The authoritative news source for communications regulation
FTC Addresses Chevron

Khan: Republican Budget Reduction Would Create ‘Dire’ Situation at FTC

House Republicans’ proposal that reduces the FTC’s budget 9% would create an “extraordinarily dire” situation at the agency and result in furloughs, Chair Lina Khan told House Commerce Committee members during a budget hearing Tuesday.

Start A Trial

The Republican-led House Appropriations Committee approved a $37 million reduction in the FTC’s fiscal 2025 budget. The $389 million Republican proposal (see 2406130064) is about 30% less than President Joe Biden's recommendation in March (see 2403110056).

The agency’s antitrust and consumer protection enforcement would be “diminished across the board,” Khan told the House Innovation Subcommittee. She repeatedly mentioned internal findings showing the FTC returns $14 to the U.S. economy for every $1 it spends. That estimate is based on money returned to consumers and savings related to consumer protection and antitrust enforcement, according to Khan’s testimony.

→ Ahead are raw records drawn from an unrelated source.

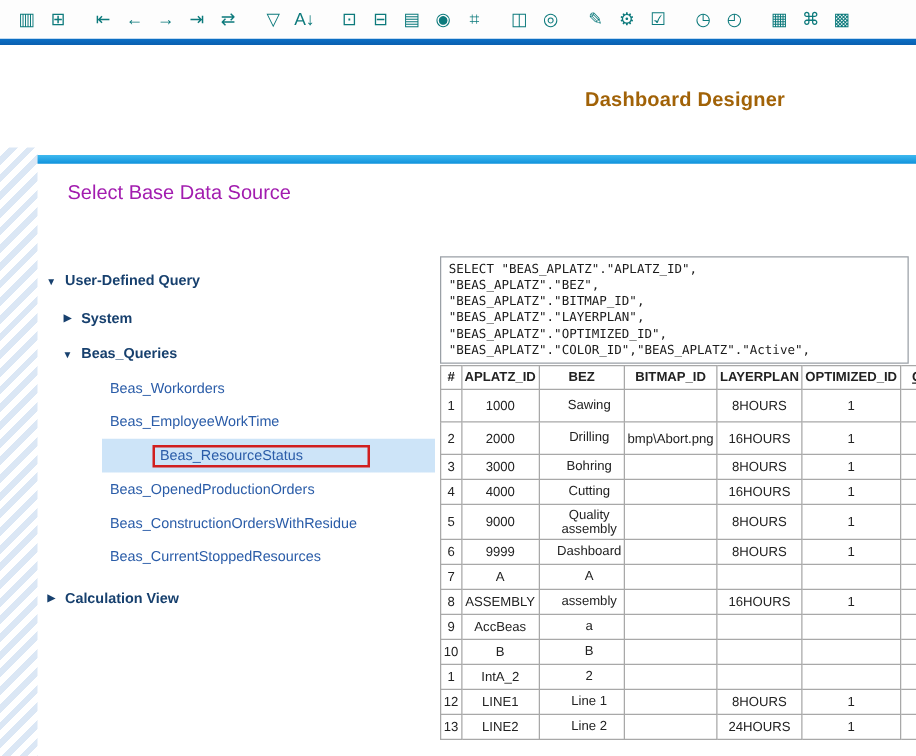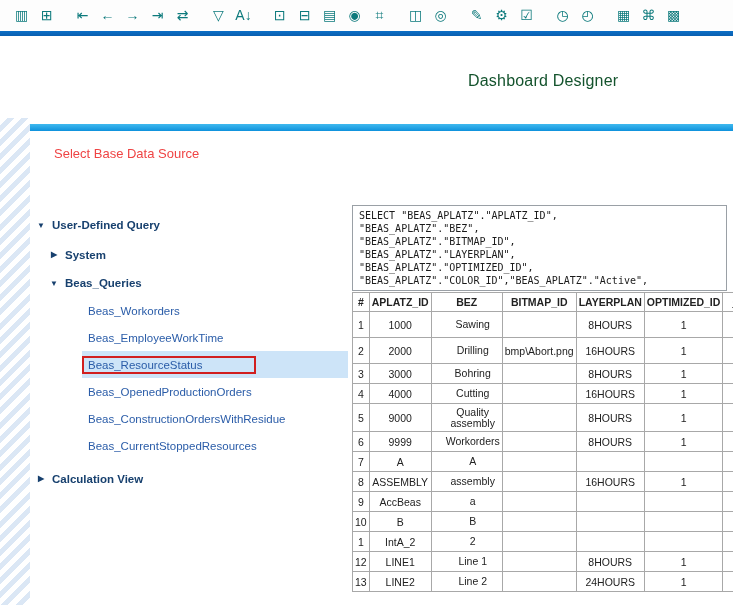--- a/index.html
+++ b/index.html
@@ -23,36 +23,36 @@
   }
 
   .blue-rule {
     position: absolute; top: 31px; left: 0; width: 100%; height: 5px;
     background: linear-gradient(#0c70c6, #0a5fb0);
   }
 
   
   .page-title {
     position: absolute; top: 72px; left: 468px;
-    font-size: 16px; font-weight: normal; color: #14532d;
+    font-size: 16px; font-weight: bold; color: #a16207;
     letter-spacing: 0.2px;
   }
 
   
   .stripes {
     position: absolute; top: 118px; left: 0; width: 30px; height: 487px;
     background: repeating-linear-gradient(135deg, #ffffff 0 5px, #dbe7f5 5px 10px);
   }
   .panel-accent {
     position: absolute; top: 124px; left: 30px; width: 703px; height: 7px;
     background: linear-gradient(#3fb9ef, #0f92dc);
   }
   .panel-title {
     position: absolute; top: 146px; left: 54px;
-    font-size: 13px; color: #ef4444;
+    font-size: 16px; color: #a21caf;
   }
 
   
   .tree { position: absolute; top: 210px; left: 36px; width: 312px; font-size: 11.5px; }
   .tree-row { display: flex; align-items: center; gap: 6px; font-weight: bold; color: #17406e; cursor: pointer; }
   .tree-row.root { height: 30px; }
   .tree-row.sub  { height: 29px; padding-left: 13px; }
   .tree-row.sub2 { height: 28px; padding-left: 13px; }
   .tree-row.calc { height: 27px; margin-top: 6px; }
   .arrow { font-size: 8px; color: #17406e; width: 10px; text-align: center; }
@@ -60,20 +60,21 @@
     height: 27px; display: flex; align-items: center;
     padding-left: 52px; color: #2a5ca8; cursor: pointer; white-space: nowrap;
   }
   .tree-child.selected {
     padding-left: 46px;
     background: linear-gradient(to right, transparent 46px, #cde4f8 46px);
   }
   .tree-child.selected .child-label {
     border: 2px solid #d11f1f; width: 174px; padding: 1px 2px 1px 4px;
     background: #cde4f8;
+    margin-left: 40px;
   }
 
   
   .sql-box {
     position: absolute; left: 352px; top: 205px; width: 375px; height: 86px;
     border: 1px solid #9aa0a6; background: #fff; padding: 3px 6px;
     font-family: "DejaVu Sans Mono", monospace; font-size: 10px; line-height: 13px;
     color: #1a1a1a; overflow: hidden; white-space: nowrap;
   }
 
@@ -262,21 +263,21 @@
           <td>9000</td>
           <td>Quality assembly</td>
           <td></td>
           <td>8HOURS</td>
           <td>1</td>
           <td></td>
         </tr>
         <tr>
           <td>6</td>
           <td>9999</td>
-          <td>Workorders</td>
+          <td>Dashboard</td>
           <td></td>
           <td>8HOURS</td>
           <td>1</td>
           <td></td>
         </tr>
         <tr>
           <td>7</td>
           <td>A</td>
           <td>A</td>
           <td></td>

Commissioner Rebecca Kelly Slaughter agreed with Khan that the proposed budget reduction would create a “dire” situation for the agency. Unchallenged acquisitions will result in higher prices for American consumers and fewer product choices, she said.

In addition, Khan addressed implications of the U.S. Supreme Court’s decision overruling the Chevron doctrine (see 2406280043). In general, the agency strives to ensure its enforcement “closely hues” what comes down in court decisions, Khan said. A “core pillar” of agency strategy is remaining “faithful” to the text of congressional laws, so unelected bureaucrats aren’t overstepping boundaries, she said.

The court's decision will “discipline” agencies across the board, Commissioner Andrew Ferguson said. Since the establishment of the Chevron doctrine in 1984, agencies have relied on it to “get away with a lot of stuff” they will now have a difficult time defending in court, he said. Commissioner Melissa Holyoak agreed, saying the FTC must be prepared to defend its actions and rulemakings without overbroad interpretations of statutes.

The FTC’s noncompete rule is a good example of the agency overstepping its statutory authority through the creation of a “legislative” rule, Holyoak said. The U.S. District Court for the Northern District of Texas on July 4 enjoined the FTC’s rule banning noncompete clauses in employment contracts.

CTA signed onto an amicus brief against the FTC’s noncompete rule, calling it an “overbroad national mandate” established by “unelected bureaucrats” without proper workplace expertise. Public Knowledge condemned district court’s decision, saying it’s another attack on the administrative state that will "only further embolden judges without subject matter expertise to seize power from federal agencies and prevent them from effectively serving the American people.”

Khan declined to say Tuesday that the agency will end its pursuit of the noncompete rule. She noted the court’s decision was a preliminary injunction ruling and that a full opinion is expected in August. The FTC will wait for the full opinion and then decide how to proceed, she said. She said noncompete agreements “trap” more than 30 million American workers.

Based on the rule's language, no court will find the statutory authority the majority claims in its noncompete rule, Holyoak said, noting her dissent in the case with Ferguson. Congress didn’t authorize the agency to issue its final rule, the Constitution forbids it, and the rule violates the Administrative Procedure Act (APA), Holyoak and Ferguson said in their dissent. The Supreme Court based its Chevron decision on the statutory limitations of the APA, instead of relying on constitutional justification. This means Congress could potentially restore Chevron through statutory amendments to the APA.

Rep. Tim Walberg, R-Mich., said the district court’s decision largely tracks the Republican dissent on the FTC. He said he hopes the agency will drop pursuing the noncompete rule.

House Innovation Subcommittee Chairman Gus Bilirakis, R-Fla., accused Khan of pursuing rules based on “generous” interpretations of statutory authority, which, he said, has created “internal discord” at the agency. Rep. Kelly Armstrong, R-N.D., said Khan has failed to convince the committee that the agency’s core mission of protecting American consumers isn’t “taking a back seat to the Biden administration’s radical agenda.”

Democrats have “quite a different” view about Khan's approach and results, said House Innovation Subcommittee ranking member Jan Schakowsky, D-Ill., citing Khan’s statement about returning $14 to the economy for every $1 spent. Rep. Kathy Castor, D-Fla., said hopefully Congress can fend off the “harmful” budget cut Republicans proposed. “This is not the time to take the cops off the beat,” she said.